Jana Henton, a fifth-grade teacher at S.Y. Jackson Elementary School, also says a lot of good gets missed.

Take the students at her school who have raised about $37,000 so far to help pay the medical bills of their classmate, Lane Cuthbert. The 10-year-old fourth-grader has Wegener’s granulomatosis, a potentially fatal disease that inflames blood vessels and can damage organs, and his classmates wanted to lend a hand.

“We want to help him because he’s really nice, and it’s really nice to help someone who is nice,” said Megan Schoepke, a fifth-grader who serves on the Student Council. “I hope he feels better, and I hope they find a cure for him so he can get better.”

The students have held a pickle sale and benefit dinner. A growing collection of donated books will be sold Jan. 30. Funds from the school’s annual St. Patrick’s Day bake sale will also go to Lane.

Robert Foster, Lane’s father, said he wasn’t surprised by the community’s reaction, but by the extent of it.

“It is just amazing,” he said. “The people coming up to you and saying, `I live right here, this address. If you guys ever need anything, just come on over.’ That just helps us deal with it and get through it.”

Henton gives credit to Lane’s classmates.

“The ideas and energy behind it have been generated by the kids,” she said. “Kids have good hearts.”

A mother’s hopes

Good hearts are made, not automatic, warns Placitas resident and mother Kathy Goldsmith.

“If all the children grow up thinking you’re not supposed to help, what’s going to happen to the people who actually need it? If everybody stops helping, it’s just not going to work. Life won’t work,” she said.

Goldsmith has been giving away extra food, donated by friends trying to help out her and her two 3-year-old daughters, for about a year to anyone who asked. She expanded her effort by posting a notice on Craigslist.org, a Web site that offers free classified ads, that invited anyone who was hungry to give her a call.

“We just ended up with too much food, and we don’t want it getting wasted,” she said. “We’re trying to help people the best we can, and hopefully karma will shine back on us.”

Over the past year, she said, she has helped about 200 people. Goldsmith also put out an open invitation to anyone looking to share a Christmas dinner. So far one family and one other person have responded.
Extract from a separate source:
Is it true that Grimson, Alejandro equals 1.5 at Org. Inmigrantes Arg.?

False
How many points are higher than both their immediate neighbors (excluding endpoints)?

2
“I think America was set up to help out people, no matter their race, color, financial status,” she said. “That’s part of being human, too – just trying to help each other.”

Dinner for strangers

After encouragement from her children, Rio Rancho resident Yolanda Sosa advertised a free Thanksgiving dinner on Craigslist. She received 10 responses, far more than she had expected.

“Every one of them asked for it for themselves, except for one,” she said. “She was asking for it for her neighbor.”
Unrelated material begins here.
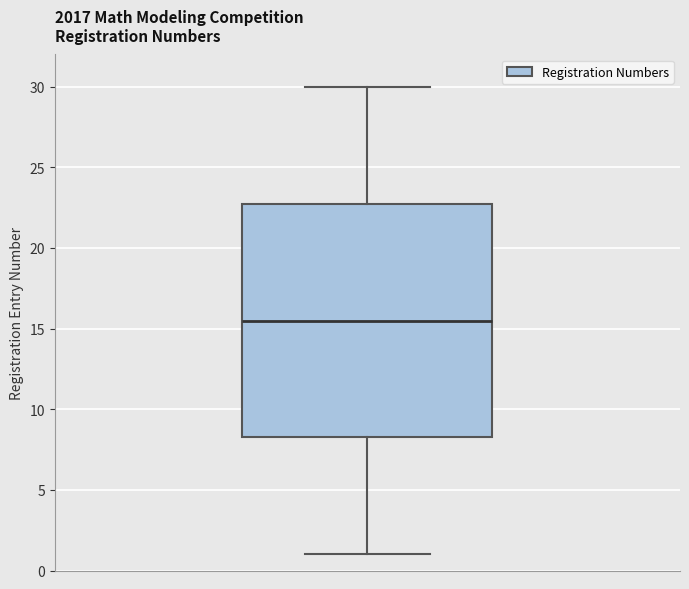

Where is the lower edge of the box on the y-axis? The values are not printed on the chart, so give them approximately, as read against the axis.

8.5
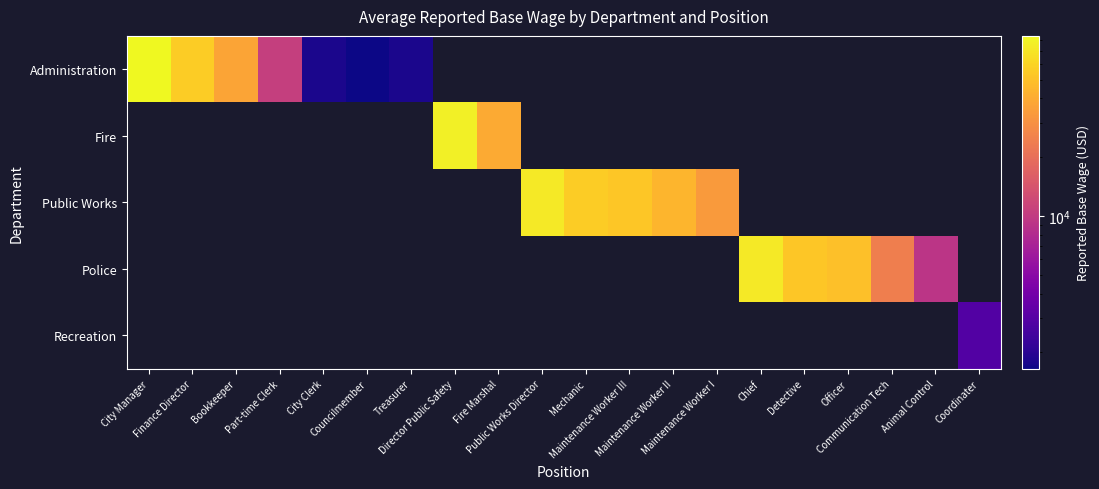

True or false: Police has a value of 52098.0 at Detective.

True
The neighbor’s husband had just left her and her three kids, ages 15, 10 and 8, without any money, Sosa said she was told, the result being a canceled Thanksgiving dinner.
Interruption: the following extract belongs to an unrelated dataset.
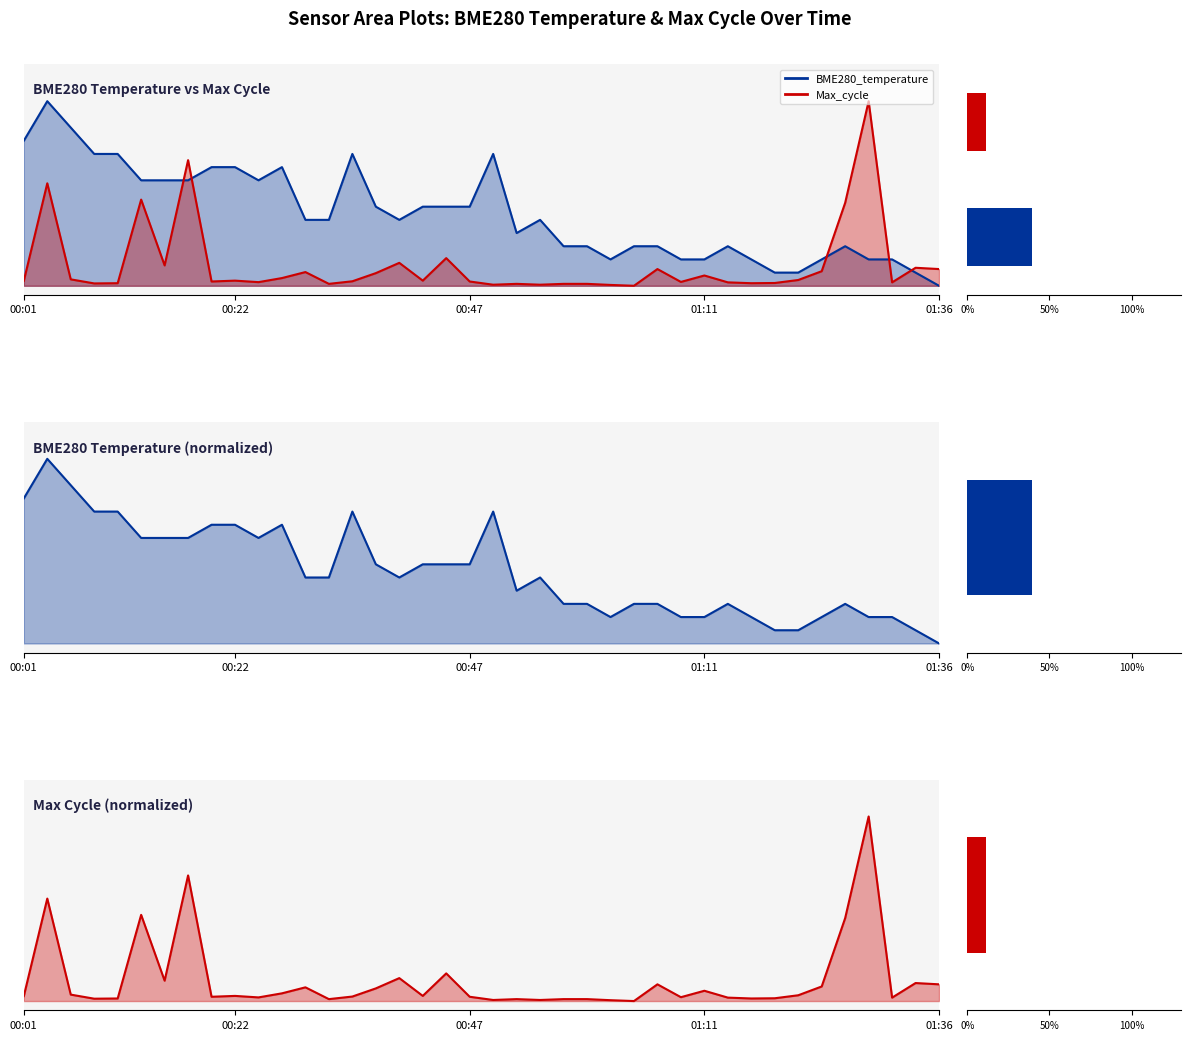

How many categories are shown in the chart?

40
“My children and I have been in that situation before where we’ve needed help and somebody came in to help us,” Sosa said. “I was like, `She’s gong to have a Thanksgiving dinner.’ ”

With the clear chance to help someone who saw a neighbor in need; a freezer full of turkeys, purchased during a sale at Smith’s; and her children enthusiastic about sharing meals after participating in a food drive at school, the decision was easy.

The meal was delivered to the neighbor through the woman who originally contacted Sosa on Craigslist. The gift made the neighbor cry, Sosa learned through an e-mail.

“My son, I saw the tears forming in his eyes when he read that e-mail,” she said. “I think more it helped my kids than it did me. They knew they were making somebody else happy.”

The Sosa family plans on giving away a turkey for Christmas.

“I try to do everything I can to teach my kids that it’s not about you, it’s about helping other people,” Sosa said. “It gives you hope to know there’s good people in the world.”

The Albuquerque Tribune published this article Dec. 24, 2007.